What I’ve been reading:
- Metamagical Themas - Douglas Hofstadter:
Hofstadter is one of my all-time favorite authors — I love his broad range of interests, smart analysis, and clever writing. This book is a collection of his Scientific American columns from the early ’80s; thought-provoking and fun (even if his strong concern about the possibility of nuclear war doesn’t seem as urgent today as it must have then).
- All The King’s Men - Robert Penn Warren:
This classic is a dense political novel; I read it after Jesse taught it for a course on Southern Literature and Culture this spring. Fantastic prose, intricate structure and plotting, complex ideas conveyed through fiction - highly recommended!

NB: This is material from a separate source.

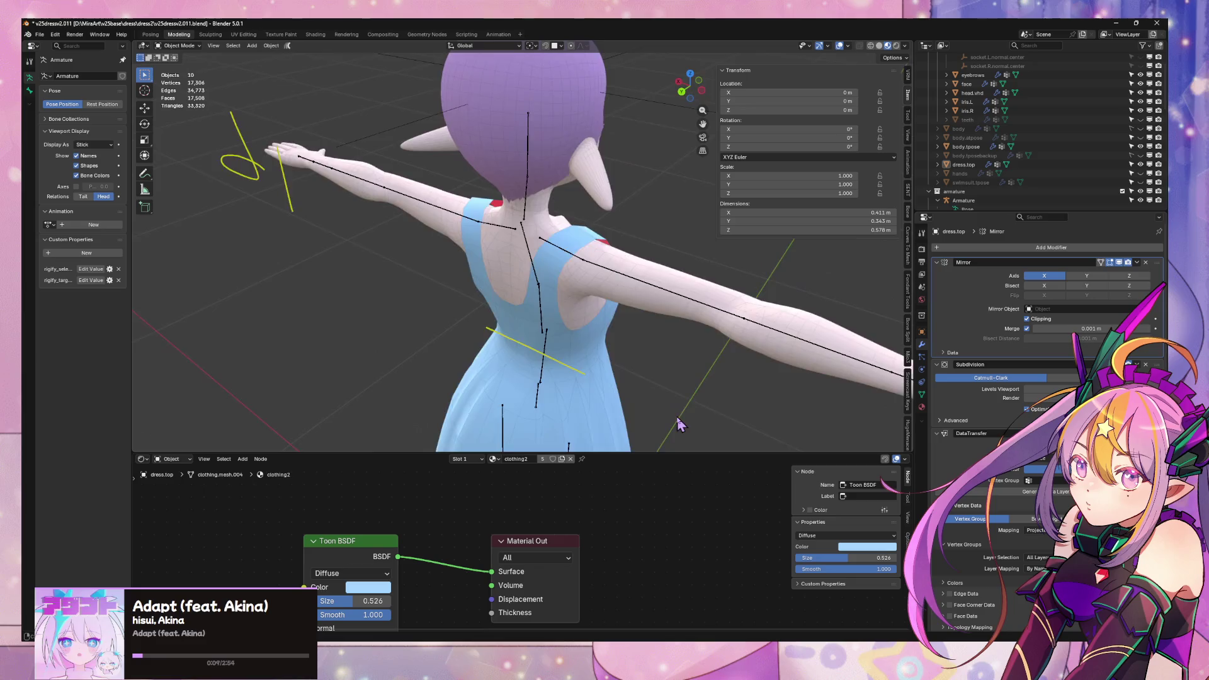
pyautogui.scroll(-5, 572, 290)
pyautogui.scroll(4, 572, 293)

- The Feminine Mystique - Betty Friedan:
A classic, obviously. Friedan’s analysis is straightforward and chilling; despite the amount of time that has passed, the concepts ring true; although it isn’t as strong as it was a few decades ago, the feminine mystique of relegating woman’s function to the sexual still exists.
She more or less leaves out queer women, women of color, and lower-class women, but even with these problems, the ideas are still valuable. (This book was also fun to read while watching through the first season of Mad Men; the character of Betty is obviously based on Friedan’s examples.)
I’m in the middle of The Second Sex right now and both books share a key takeaway for me: it’s impossible to fully develop yourself without a role in the world that involves meaningful interaction with other members of society, something that’s been denied to women in a lot of times and places. Finishing up The Feminine Mystique actually helped inspire me for another project that’s in the works — stay tuned!!
- The Drunkard’s Walk - Leonard Mlodinow:
Read this one for the book club, and it was a lot more interesting than I expected it to be. Mlodinow gives clear explanations of key ideas in randomness and probability along with straightforward examples of their application and engaging anecdotes about the mathematicians who discovered them.